It appears that the Bush administration was deeply complicit in the Oil for Food Program smuggling operations.
According to the Reuters story "US Approved Saddam's Biggest Oil Smuggling", the US facilitated oil smuggling on a grand scale in the weeks leading up to the 2003 invasion of Iraq.
While U.S. Navy ships were patrolling the Gulf in February 2003, making a show of boarding and searching leaky dhows and small ships, they turned a blind eye to tankers carrying some $54 million of Iraqi oil on Jordan's behalf, the report said.
A total of 7.7 million barrels of oil was smuggled through the Khor al-Amaya oil terminal in at least seven shipments in February and March 2003, it said.
The sales were arranged by a businessman in Jordan named "Mr Shaheen" who told an Iraqi official he had "the Pentagon in one pocket and the CIA in the other." He was acting for Jordan, a close U.S. ally.
The oil was bought at a heavily discounted price of around $7 a barrel, the report said. If it had been sold at fair market value within the oil-for-food program
it could have earned some $200 million to buy humanitarian goods.
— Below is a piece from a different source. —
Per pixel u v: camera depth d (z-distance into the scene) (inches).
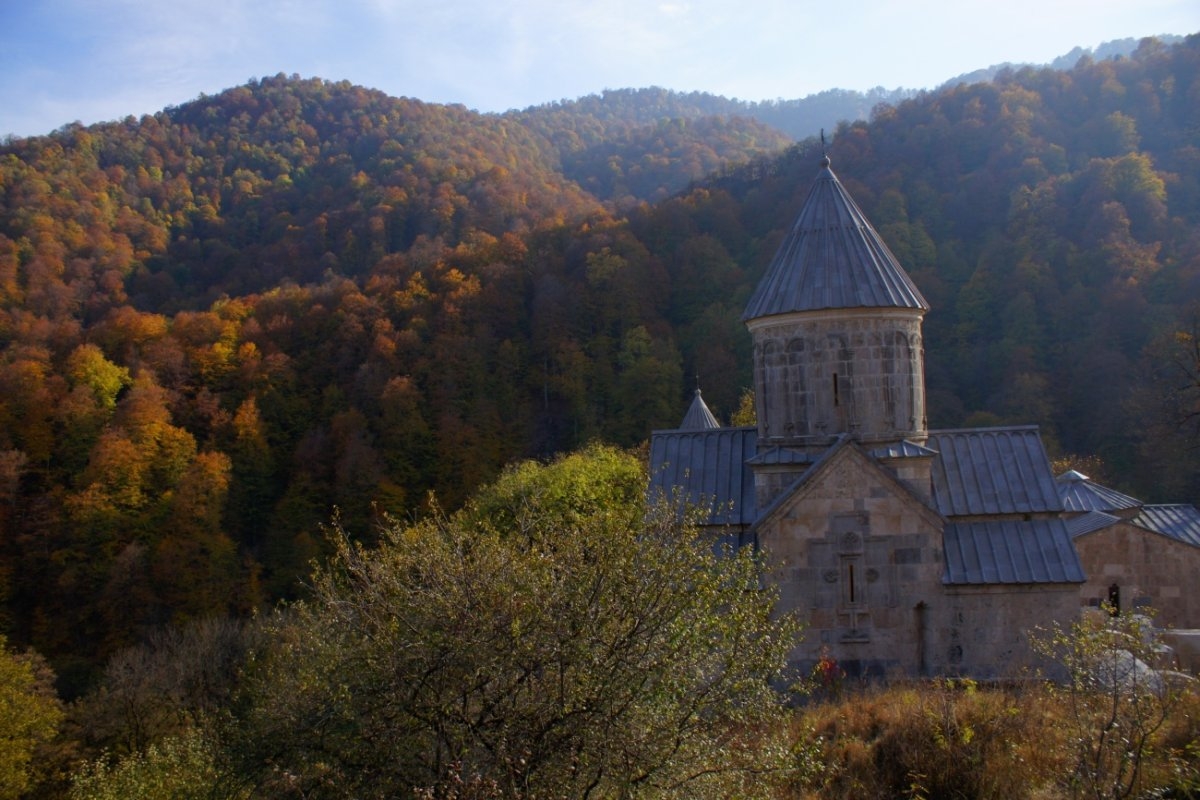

"The illegal sales of oil from Khor al-Amaya came at a staggering cost to the program in terms of potential revenue foregone," the report said.
The 1,000 page report showed shipping records from a tanker that lifted the oil, including voyage instructions for the ship's captain saying the U.S. Navy was "already aware about your passage and itinerary."
The investigation, established by the United Nations and headed by former Federal Reserve Chairman Paul Volcker, said the Khor al-Amaya smuggling in early 2003 was "the single largest episode of oil smuggling" under the oil-for-food program and occurred "with the approval of the United States government."
"The governments of Jordan and the United States have declined the Committee's requests for interviews and information concerning the smuggling of oil from Khor al-Amaya," the report said.
Sen. Carl Levin, a Michigan Democrat, who released similar information earlier this year, said the report showed Washington did not do enough to curb American companies involved in smuggling oil from Iraq.
"Tolerating these illicit oil sales was a mistake that cannot simply be laid at the feet of U.N. officials, but should be acknowledged by the United States and other Security Council members," Levin said.
Is there a way to find out who received the oil shipments? Who pocketed the $193 million difference between the $7bbl price paid and the market price? Which Cheney-affiliated oil companies sold that oil on to American and European markets at huge profits as the oil price spiked on news of the invasion of Iraq?
I hope Carl Levin keeps digging. Send him some love for the work he did on this in the spring and encourage him to find out where the oil was delivered.
Oh, and I suggest that every time we write our representatives and our senators that we suggest that they refuse to vote on anything - and especially on the Supreme Court nominations - unless the Bush administration complies with requests for production of documents. I don't know about you but I am sick of reading that the administration is withholding documents as a cover up to its criminal enterprise.